### TO DO
Substitute "hand" for every "wrist" in the data, starting at the beginning and ending at the line that contains "right wrist: (554, 533, -11)". Give those lines again with nothing else changed.

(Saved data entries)
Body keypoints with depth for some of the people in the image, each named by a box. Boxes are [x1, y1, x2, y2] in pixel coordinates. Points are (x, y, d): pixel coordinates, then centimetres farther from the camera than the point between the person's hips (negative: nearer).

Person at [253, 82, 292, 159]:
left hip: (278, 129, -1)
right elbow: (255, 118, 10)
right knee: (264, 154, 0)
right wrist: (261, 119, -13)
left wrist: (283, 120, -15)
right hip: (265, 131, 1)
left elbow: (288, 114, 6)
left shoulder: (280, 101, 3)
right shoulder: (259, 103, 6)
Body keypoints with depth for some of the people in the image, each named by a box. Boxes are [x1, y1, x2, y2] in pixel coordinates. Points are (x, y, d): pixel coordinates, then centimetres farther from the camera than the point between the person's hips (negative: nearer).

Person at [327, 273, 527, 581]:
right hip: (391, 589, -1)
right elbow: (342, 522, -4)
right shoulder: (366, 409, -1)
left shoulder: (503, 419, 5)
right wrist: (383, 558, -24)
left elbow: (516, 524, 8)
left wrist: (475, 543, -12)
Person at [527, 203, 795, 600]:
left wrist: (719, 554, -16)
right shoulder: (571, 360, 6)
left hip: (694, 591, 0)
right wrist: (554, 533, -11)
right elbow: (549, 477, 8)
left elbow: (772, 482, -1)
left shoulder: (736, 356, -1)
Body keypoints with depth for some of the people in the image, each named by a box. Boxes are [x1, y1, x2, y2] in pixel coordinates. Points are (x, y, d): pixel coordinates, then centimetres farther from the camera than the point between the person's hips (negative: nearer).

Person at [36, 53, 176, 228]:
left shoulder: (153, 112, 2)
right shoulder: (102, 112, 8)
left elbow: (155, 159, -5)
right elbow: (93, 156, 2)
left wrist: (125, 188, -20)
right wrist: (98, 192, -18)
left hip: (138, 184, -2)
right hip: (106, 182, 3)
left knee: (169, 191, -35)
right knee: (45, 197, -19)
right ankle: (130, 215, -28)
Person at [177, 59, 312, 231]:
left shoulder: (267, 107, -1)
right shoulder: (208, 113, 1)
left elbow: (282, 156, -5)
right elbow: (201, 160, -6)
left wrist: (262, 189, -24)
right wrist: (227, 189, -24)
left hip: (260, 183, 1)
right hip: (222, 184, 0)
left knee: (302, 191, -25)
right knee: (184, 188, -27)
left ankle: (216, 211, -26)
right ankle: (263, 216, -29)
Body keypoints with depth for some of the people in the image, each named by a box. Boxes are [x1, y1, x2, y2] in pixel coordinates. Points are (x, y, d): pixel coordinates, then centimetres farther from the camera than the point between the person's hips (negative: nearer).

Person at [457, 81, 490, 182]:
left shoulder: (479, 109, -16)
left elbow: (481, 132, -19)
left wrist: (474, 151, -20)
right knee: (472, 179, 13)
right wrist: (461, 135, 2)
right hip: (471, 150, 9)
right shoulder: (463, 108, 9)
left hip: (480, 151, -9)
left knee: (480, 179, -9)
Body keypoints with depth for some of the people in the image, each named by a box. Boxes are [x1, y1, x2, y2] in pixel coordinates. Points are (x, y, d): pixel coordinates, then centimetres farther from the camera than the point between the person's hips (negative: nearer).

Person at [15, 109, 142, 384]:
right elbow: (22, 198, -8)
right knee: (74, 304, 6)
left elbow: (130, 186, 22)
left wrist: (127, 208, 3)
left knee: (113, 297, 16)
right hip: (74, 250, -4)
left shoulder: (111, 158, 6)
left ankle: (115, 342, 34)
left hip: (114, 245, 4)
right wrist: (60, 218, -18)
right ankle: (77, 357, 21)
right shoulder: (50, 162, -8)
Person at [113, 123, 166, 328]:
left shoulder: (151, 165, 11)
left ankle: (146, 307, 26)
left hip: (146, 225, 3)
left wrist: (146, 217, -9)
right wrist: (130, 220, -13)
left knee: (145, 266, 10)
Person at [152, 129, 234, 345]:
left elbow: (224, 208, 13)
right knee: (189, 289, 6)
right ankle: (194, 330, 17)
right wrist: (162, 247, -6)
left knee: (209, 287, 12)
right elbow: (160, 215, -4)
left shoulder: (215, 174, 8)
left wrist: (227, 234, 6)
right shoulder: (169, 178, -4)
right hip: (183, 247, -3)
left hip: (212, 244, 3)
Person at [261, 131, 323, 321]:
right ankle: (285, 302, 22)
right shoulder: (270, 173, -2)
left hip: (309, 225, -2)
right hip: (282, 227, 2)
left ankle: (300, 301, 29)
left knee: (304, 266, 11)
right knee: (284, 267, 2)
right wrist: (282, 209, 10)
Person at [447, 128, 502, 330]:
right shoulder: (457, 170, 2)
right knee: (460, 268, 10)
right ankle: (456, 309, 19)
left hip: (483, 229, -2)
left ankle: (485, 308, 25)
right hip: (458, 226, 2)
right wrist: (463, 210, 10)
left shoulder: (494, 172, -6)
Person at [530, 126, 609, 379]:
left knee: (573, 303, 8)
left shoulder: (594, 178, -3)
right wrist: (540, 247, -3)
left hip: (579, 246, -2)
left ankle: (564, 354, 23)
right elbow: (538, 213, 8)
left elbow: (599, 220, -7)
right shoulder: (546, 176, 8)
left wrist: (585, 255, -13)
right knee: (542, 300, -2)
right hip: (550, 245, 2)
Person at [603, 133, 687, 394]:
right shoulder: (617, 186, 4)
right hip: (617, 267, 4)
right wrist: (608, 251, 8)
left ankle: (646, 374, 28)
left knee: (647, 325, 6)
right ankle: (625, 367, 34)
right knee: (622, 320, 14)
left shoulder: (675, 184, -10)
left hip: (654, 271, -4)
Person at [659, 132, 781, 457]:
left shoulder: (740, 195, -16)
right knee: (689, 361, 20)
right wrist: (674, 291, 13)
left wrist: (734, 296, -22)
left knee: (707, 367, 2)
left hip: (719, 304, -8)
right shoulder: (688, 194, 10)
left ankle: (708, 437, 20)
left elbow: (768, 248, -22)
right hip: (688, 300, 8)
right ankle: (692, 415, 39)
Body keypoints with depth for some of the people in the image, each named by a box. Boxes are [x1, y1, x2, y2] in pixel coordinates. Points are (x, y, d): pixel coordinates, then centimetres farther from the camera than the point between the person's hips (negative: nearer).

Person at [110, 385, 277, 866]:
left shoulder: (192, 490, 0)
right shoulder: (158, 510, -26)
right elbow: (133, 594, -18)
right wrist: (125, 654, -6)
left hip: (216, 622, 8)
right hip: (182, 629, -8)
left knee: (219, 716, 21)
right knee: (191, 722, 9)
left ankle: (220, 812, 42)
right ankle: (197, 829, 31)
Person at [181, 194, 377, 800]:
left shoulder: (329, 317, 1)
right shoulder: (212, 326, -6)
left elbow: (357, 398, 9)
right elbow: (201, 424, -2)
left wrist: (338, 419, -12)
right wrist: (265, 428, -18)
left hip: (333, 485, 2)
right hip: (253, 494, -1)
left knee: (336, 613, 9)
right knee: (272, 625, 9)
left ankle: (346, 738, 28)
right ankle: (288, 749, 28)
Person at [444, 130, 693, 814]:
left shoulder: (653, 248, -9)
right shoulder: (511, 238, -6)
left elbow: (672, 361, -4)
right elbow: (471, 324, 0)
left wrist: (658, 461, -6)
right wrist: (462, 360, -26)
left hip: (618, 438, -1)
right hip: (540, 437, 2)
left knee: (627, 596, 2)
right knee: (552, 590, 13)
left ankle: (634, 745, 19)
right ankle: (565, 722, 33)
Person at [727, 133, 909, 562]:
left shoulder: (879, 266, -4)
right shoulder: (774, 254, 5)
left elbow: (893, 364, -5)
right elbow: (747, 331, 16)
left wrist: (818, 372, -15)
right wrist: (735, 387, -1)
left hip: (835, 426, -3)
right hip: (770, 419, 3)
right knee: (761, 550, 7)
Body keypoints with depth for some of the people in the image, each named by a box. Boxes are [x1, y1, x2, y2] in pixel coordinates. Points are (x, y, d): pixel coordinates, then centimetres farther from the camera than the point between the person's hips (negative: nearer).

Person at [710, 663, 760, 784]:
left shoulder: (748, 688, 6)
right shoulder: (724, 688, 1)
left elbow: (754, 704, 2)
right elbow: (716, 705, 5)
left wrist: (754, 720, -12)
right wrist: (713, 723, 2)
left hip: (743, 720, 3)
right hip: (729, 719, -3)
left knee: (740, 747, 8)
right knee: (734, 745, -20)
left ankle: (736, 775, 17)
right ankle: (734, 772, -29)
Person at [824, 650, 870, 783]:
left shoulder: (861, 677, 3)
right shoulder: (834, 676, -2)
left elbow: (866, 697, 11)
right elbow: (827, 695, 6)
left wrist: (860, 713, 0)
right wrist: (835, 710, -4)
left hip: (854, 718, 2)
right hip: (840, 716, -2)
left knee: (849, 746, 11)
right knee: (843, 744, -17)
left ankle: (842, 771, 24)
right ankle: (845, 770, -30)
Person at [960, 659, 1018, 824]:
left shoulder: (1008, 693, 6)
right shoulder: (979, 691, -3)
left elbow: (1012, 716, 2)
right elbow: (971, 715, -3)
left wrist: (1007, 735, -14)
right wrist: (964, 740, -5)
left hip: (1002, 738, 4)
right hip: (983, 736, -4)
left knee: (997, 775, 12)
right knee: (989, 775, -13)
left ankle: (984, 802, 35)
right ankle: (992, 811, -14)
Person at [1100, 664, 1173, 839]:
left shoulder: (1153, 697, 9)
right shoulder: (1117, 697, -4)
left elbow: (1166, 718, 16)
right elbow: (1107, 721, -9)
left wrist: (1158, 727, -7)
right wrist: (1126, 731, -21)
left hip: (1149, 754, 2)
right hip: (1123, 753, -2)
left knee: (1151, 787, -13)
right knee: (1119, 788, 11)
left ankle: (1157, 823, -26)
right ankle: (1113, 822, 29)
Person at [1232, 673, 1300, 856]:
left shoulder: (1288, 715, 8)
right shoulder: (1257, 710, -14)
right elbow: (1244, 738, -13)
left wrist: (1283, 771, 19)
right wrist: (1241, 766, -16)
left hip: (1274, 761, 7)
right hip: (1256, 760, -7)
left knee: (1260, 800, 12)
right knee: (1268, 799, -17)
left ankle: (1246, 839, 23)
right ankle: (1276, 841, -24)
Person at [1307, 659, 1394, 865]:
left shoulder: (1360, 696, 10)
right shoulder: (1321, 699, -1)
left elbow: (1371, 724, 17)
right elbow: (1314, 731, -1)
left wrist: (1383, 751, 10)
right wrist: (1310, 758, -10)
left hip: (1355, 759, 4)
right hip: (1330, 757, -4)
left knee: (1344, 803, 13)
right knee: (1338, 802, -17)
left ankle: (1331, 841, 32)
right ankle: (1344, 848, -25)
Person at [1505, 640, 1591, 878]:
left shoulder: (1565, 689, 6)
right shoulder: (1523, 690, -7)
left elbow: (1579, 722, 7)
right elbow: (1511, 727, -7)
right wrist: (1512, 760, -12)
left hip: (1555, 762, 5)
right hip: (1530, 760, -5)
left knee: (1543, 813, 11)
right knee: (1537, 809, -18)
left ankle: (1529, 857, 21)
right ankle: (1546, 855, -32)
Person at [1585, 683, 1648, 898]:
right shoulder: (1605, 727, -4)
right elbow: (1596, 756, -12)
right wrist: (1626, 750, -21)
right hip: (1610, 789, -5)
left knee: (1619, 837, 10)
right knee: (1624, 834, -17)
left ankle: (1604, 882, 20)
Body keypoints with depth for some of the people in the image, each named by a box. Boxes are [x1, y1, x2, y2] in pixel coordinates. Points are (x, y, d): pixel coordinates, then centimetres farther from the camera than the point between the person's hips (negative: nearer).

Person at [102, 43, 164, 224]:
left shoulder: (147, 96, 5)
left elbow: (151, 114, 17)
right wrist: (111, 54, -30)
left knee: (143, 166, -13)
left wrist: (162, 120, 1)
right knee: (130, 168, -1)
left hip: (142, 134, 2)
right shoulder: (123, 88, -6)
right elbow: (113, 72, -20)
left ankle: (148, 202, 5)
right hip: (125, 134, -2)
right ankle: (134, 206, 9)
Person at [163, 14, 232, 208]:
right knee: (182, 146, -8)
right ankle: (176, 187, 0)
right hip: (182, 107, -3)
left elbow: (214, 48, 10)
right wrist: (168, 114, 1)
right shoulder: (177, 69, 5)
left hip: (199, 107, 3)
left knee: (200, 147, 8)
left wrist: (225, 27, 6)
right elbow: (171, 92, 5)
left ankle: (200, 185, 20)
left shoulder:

### YOUR SOLUTION
Body keypoints with depth for some of the people in the image, each named by a box. Boxes are [x1, y1, x2, y2] in pixel coordinates. Points are (x, y, d): pixel coordinates, then centimetres farther from the camera than the point between the person's hips (negative: nearer).

Person at [253, 82, 292, 159]:
left hip: (278, 129, -1)
right elbow: (255, 118, 10)
right knee: (264, 154, 0)
right hand: (261, 119, -13)
left hand: (283, 120, -15)
right hip: (265, 131, 1)
left elbow: (288, 114, 6)
left shoulder: (280, 101, 3)
right shoulder: (259, 103, 6)
Body keypoints with depth for some of the people in the image, each named by a box. Boxes are [x1, y1, x2, y2] in pixel coordinates. Points are (x, y, d): pixel coordinates, then centimetres farther from the camera than the point between the person's hips (negative: nearer).

Person at [327, 273, 527, 581]:
right hip: (391, 589, -1)
right elbow: (342, 522, -4)
right shoulder: (366, 409, -1)
left shoulder: (503, 419, 5)
right hand: (383, 558, -24)
left elbow: (516, 524, 8)
left hand: (475, 543, -12)
Person at [527, 203, 795, 600]:
left hand: (719, 554, -16)
right shoulder: (571, 360, 6)
left hip: (694, 591, 0)
right hand: (554, 533, -11)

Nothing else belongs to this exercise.